Remortgage for Home Improvements
Want to live in the house of your dreams? Renovations can be an inexpensive alternative to moving. They are also good for improving your home. Though renovations may not be inexpensive, they are a good investment. One of the best ways to extend your house or renovate it, is by applying for a remortgage for home improvements. When it comes to remortgaging your home for home improvements, there are a few things to keep in mind. Here are four different types of home improvements you can remortgage for:
- Renovations: A renovation is a major improvement to your home that can include anything from new flooring and paint to complete kitchen or bathroom renovations. Because of the large investment involved, renovations are typically considered a permanent improvement and can be remortgaged for up to 100% of your original loan amount.
- Home Additions: Adding extra space to your home with an addition such as a garage, loft, or studio can also be remortgaged for up to 100% of your original loan amount. The added value of your home will help you get a higher interest rate on the loan, so don’t worry if this type of improvement isn’t quite in line with your lifestyle yet.
- Home Repair and Maintenance: Updating or repairing parts of your home that are currently in need of attention can also be remortgaged for up to 100% of your original loan amount.
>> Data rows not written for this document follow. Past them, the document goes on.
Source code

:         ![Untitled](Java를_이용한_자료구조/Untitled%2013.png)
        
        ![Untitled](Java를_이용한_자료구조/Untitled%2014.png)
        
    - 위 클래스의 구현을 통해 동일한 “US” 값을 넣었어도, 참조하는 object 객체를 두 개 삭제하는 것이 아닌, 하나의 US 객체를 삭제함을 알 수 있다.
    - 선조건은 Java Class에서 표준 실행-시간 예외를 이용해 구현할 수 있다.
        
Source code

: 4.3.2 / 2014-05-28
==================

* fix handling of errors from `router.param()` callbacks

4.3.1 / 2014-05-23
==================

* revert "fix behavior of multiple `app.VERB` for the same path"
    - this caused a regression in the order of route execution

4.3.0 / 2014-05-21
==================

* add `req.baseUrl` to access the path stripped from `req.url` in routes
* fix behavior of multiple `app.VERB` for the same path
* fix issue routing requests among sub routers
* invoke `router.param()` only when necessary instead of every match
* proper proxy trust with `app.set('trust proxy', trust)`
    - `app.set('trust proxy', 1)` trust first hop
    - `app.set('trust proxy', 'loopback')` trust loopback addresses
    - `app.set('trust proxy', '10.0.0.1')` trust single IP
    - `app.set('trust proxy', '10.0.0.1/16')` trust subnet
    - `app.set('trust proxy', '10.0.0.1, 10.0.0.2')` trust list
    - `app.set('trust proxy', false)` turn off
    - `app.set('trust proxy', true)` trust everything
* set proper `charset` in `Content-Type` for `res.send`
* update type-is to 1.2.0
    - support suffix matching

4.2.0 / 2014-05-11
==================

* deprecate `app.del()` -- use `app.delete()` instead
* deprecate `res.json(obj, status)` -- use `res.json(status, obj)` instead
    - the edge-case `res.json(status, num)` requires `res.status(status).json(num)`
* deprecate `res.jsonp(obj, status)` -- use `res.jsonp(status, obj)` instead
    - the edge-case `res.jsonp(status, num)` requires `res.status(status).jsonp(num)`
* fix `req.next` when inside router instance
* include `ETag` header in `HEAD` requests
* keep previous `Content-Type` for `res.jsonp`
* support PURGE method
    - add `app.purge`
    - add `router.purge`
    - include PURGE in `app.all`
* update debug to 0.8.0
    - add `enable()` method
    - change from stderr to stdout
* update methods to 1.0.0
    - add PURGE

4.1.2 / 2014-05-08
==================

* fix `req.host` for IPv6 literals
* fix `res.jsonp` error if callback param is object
This includes things like fixing leaky roofs, replacing rotted or broken wooden beams, and updating outdated HVAC systems.
- Home Downgrades: Occasionally, a home may need to be downgraded in order to qualify for a lower interest rate on a remortgage. For example, if your home is in a less desirable neighborhood or if the construction quality is below average, you may be able to get a lower interest rate by downgrading your home.
Consider These Aspects Before Getting Remortgage for Home Improvements
- The equity that you have in your home. The larger your housing equity, the more likely you are to be able to borrow money based on it. There are many reasons as to why you may want or need new funding. Your mortgage advisers are always available to help you find the best solution for your needs.
- Your home's value growth. Typically, mortgage lenders allow you to borrow up to 80-85% of your home’s value, but if you can provide enough equity, they may approve you for up to 90%.
- How much home improvements could cost. Your lender will need to know the total cost of your renovation in order to give you an estimate for how much you can borrow.
- Affordability. The question of how much the borrower can afford is the first question that banks ask. Larger monthly payments come with a higher interest, so calculate your mortgage and living expenses to ensure that you have enough savings for your renovations.
- Financial Situation. If you have a poor credit history, there might be limits to how much you can borrow. This is because lenders may not want to take on more risk. Relax, though - your mortgage adviser can help choose the right loan for you and also advise about this. Still, it's important to not borrow more than you can afford.
- Personal circumstances led to the remortgage. Various personal decisions and factors can affect the amount of financing you receive for a mortgage. For example, if your bank thinks that you're going to retire soon, they will decrease the amount because you'll be able to spend less money.
Whether you pursue your dream home by applying for help to buy mortgages, or you already found your dream home and just need to add a finishing touch, it is important to talk to your mortgage advisor to see whether a remortgage for home improvements or another type of loan is suitable for you.